While I am completing this reflective post, yet another project of recuperative and regenerative remembering is launched: of dreams of freedom and other worlds that might have been possible, that haunt our present, suggesting other possible futures. The Archive of Forgetfulness – funded by the Goethe Insitute – holds together acts of remembering: of collecting and gathering stories often untold, beginning with an interest in the entangled histories of how we live our lives. With contributions from the bodily and spoken, to the written and performed, this collective project invites the making of new, and decolonial ways of knowing (and sharing) the world.
But what of fashion? How do the ideas and ideals of fashion continue to create erasures and forgetting?

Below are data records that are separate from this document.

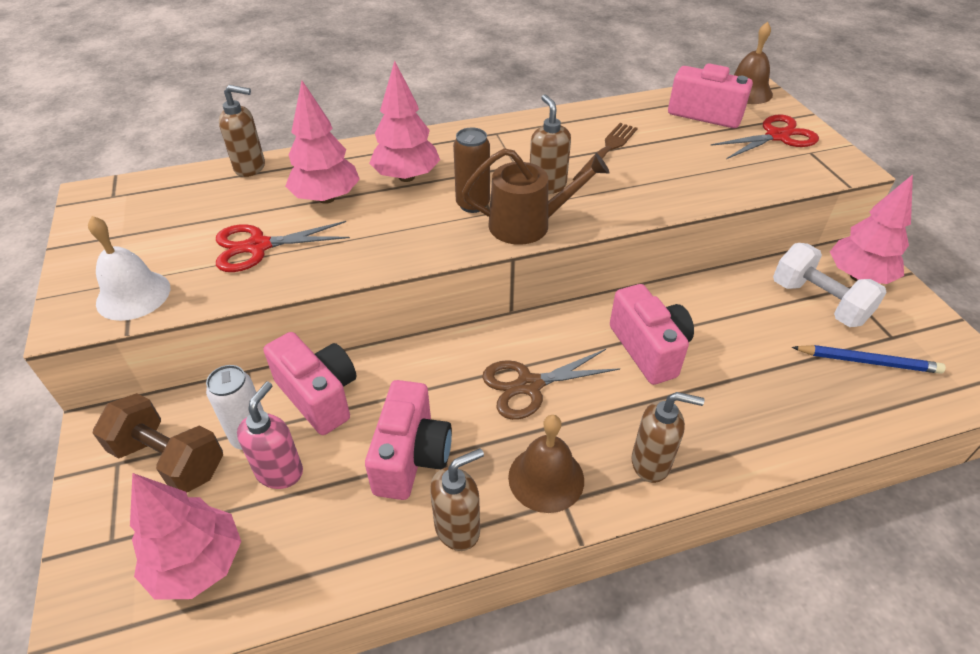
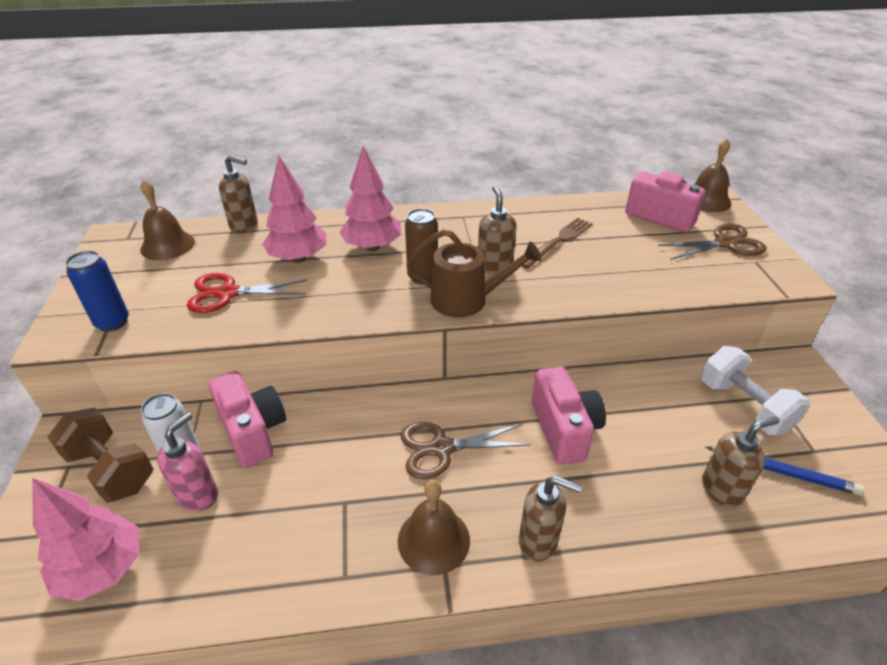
camera: 10 degrees right, 5 degrees down
white bell [88,216,170,321] -> blue can [65,250,129,332]
pink camera [365,380,452,500] -> none
brown soap dispenser [430,448,484,551] -> brown soap dispenser moved to [702,416,779,507]
red scissors [711,114,819,159] -> brown scissors [658,224,767,260]
pink tree [830,174,913,284] -> none
none -> brown bell [140,180,195,260]

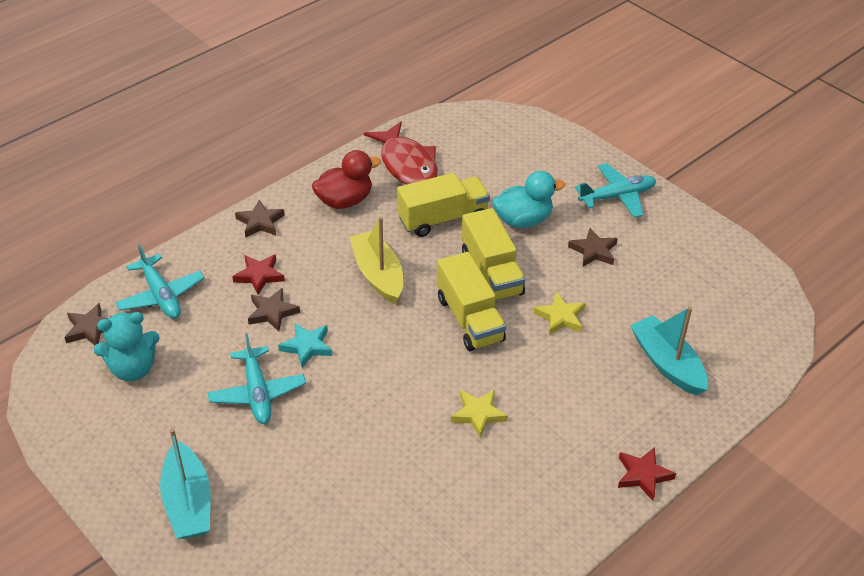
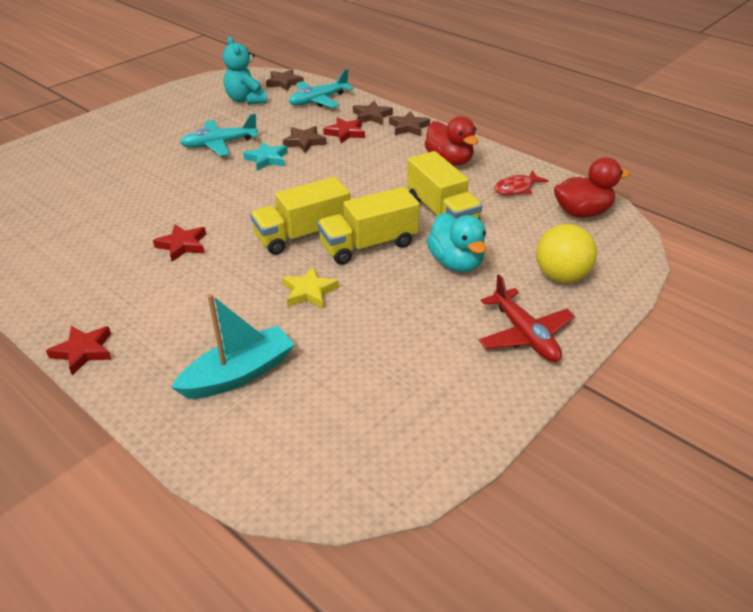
camera: 85 degrees right, 5 degrees down
turquoise boat [160,428,211,539] -> none
yellow boat [349,217,403,304] -> none
red fish [364,122,438,185] -> red fish [494,170,549,195], size x0.56
yellow star [451,390,508,438] -> red star [153,224,206,262]
brown star [568,228,618,267] -> brown star moved to [353,101,393,125]
turquoise plane [575,163,656,218] -> red plane [479,275,575,362]
none -> yellow ball [536,224,597,283]
none -> red duck [554,157,630,218]

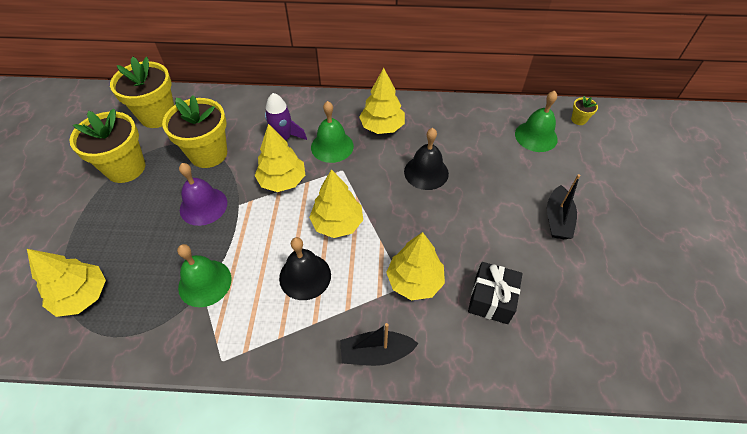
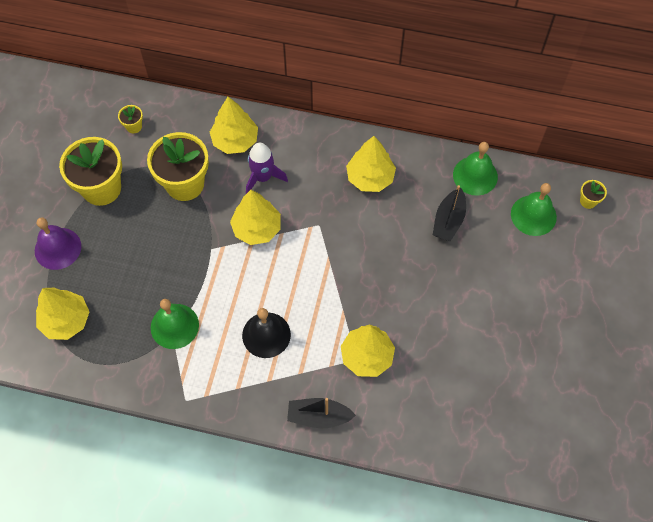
camera: 10 degrees right, 10 degrees up
yellow flower pot [110,57,174,128] -> yellow flower pot [118,105,143,133], size x0.43
purple bell [179,163,227,226] -> purple bell moved to [35,217,81,270]
yellow tree [309,169,363,238] -> yellow tree moved to [210,97,258,154]
green bell [311,101,354,163] -> green bell moved to [453,142,498,196]
black bell [404,128,449,190] -> none
black gift [468,262,522,324] -> none
black boat [547,174,581,239] -> black boat moved to [433,185,466,241]

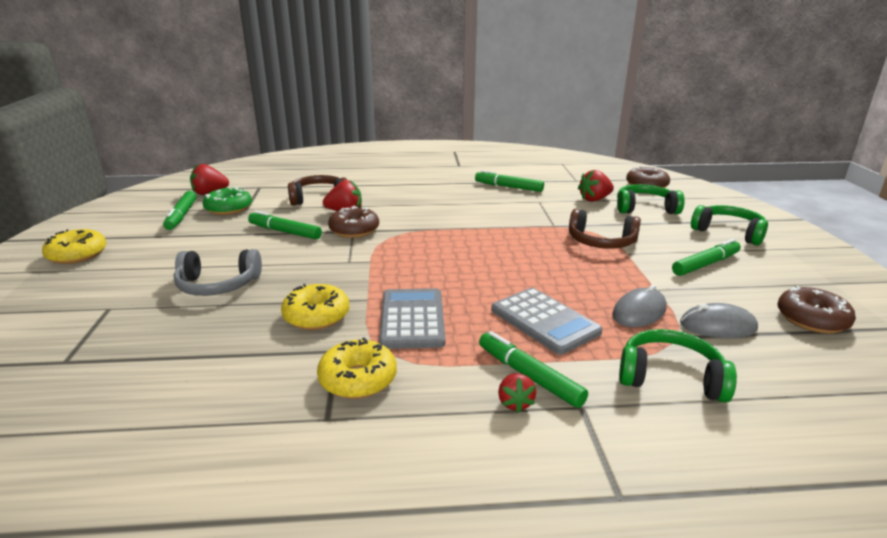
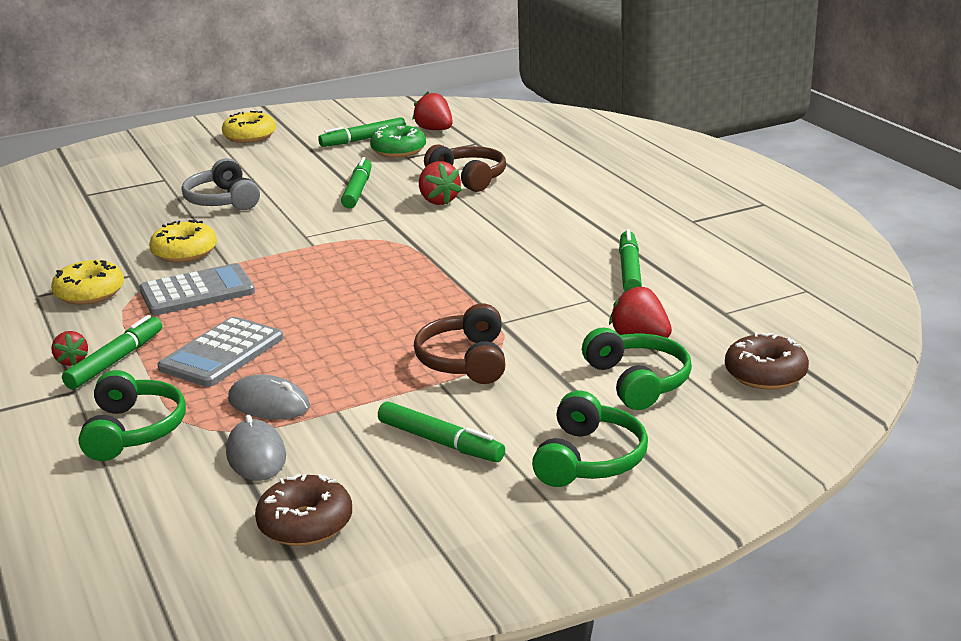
camera: 70 degrees right, 0 degrees up
brown donut [328,206,379,238] -> none
red strawberry [498,373,536,413] -> red strawberry turned 90 degrees counterclockwise [51,331,88,366]

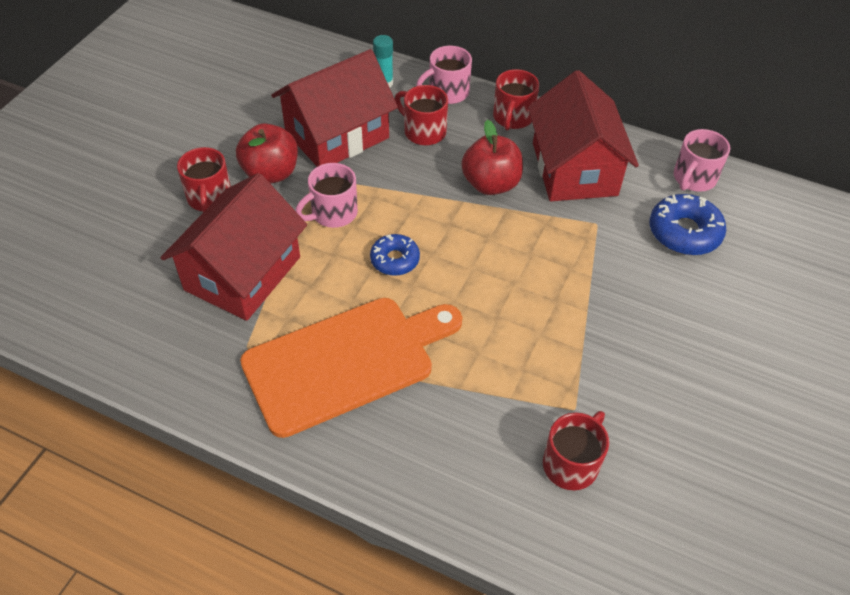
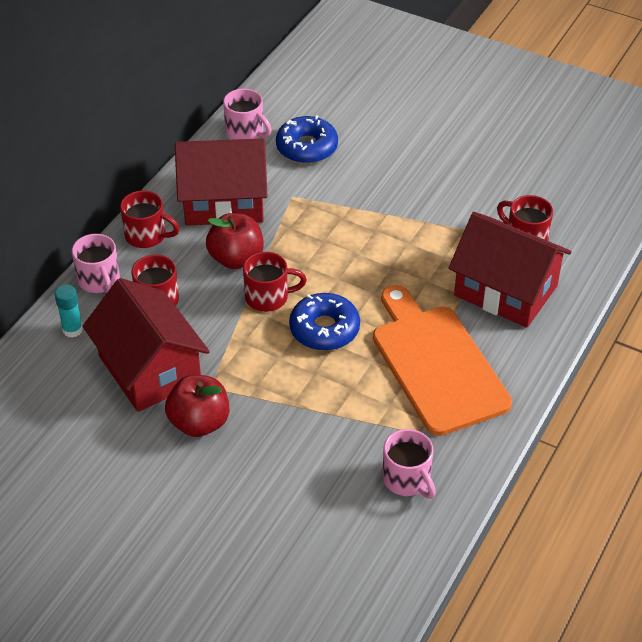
camera: 85 degrees left, 5 degrees down
red house [161,173,307,321] -> red house moved to [448,212,572,328]
red mug [177,147,231,212] -> red mug moved to [243,252,307,312]
pink mug [296,163,358,228] -> pink mug moved to [382,429,436,499]
blue donut [370,234,420,276] -> blue donut [289,293,360,351], size x1.54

In the session, Sandra presented a set of interrelated conceptual erasures that touch on difficult, and often problematic entanglements, that are deeply embedded in our buying and wearing of clothes. A ‘collective forgetting’ of the labour that is so cheaply costed into each season’s new collections has been called out by campaigns, such as Who made my Clothes? that begin to re-humanise the fashion industry. There are the displaced people whose brutally interrupted lives we witnessed in the dramatic impact of the pandemic on factory closures across the globe. There are countless cultural self-erasures, which means that one language is now dying every fortnight. How do we even begin to address not only the mechanisms of erasure, but the terms of erasure, and even the items that impose erasures? The ripples of these erasures are widespread and the sacrifices of nature and cultures continue.
Listening is a radical ACT. Listening as a radical ACT.
And here, Sandra calls for empathy that is fed by listening. Listening as a task of giving back a place in the present. Listening to those in the sacrifice zone, so that we may begin to (re)imagine what was erased, forgotten, placed outside of the textbook, beyond the curriculum, at the margins of the fashion system.
In an interview with Zoe Dankert, Rolando Vazquez describes this as, “decolonial listening. For me, it is a principle of decolonial critique”. In other words, decolonial listening can help us receive and relate to realities and ways of thinking that do not belong to our current frameworks of intelligibility. We will share this interview, and other readings too, ahead of our next (and fourth) online session on 1st May 2021 at 8-9:30pm GMT, when Rolando Vazquez and Walter Mignolo will join us in conversation as we reflect on their influential text, Decolonial AestheSis: Colonial Wounds/Decolonial Healings.
To question then, how listening can help us move towards different relations to the earth and to each other, Rolando responds, “When species are extinct or when languages are extinct, you are confronted with the loss of paths into the future, that is, the loss of those trajectories that have been cut down. This is a silencing that is sometimes impossible to undo. That violence, especially in this extreme of extermination, produces a silence that makes it for us impossible to relate back to what precedes us and to bring it into the present so as to produce alternative futures. This is one of the ethical challenges of the decolonial and also where the limit of what we can do is located. When confronted with all those regions that have been silenced, the task of listening becomes the task of giving back a place in the present, of hosting and emplacing what has been eradicated” (Vazquez, 2021:151-152). And, as Sandra called for, empathy that is fed by listening.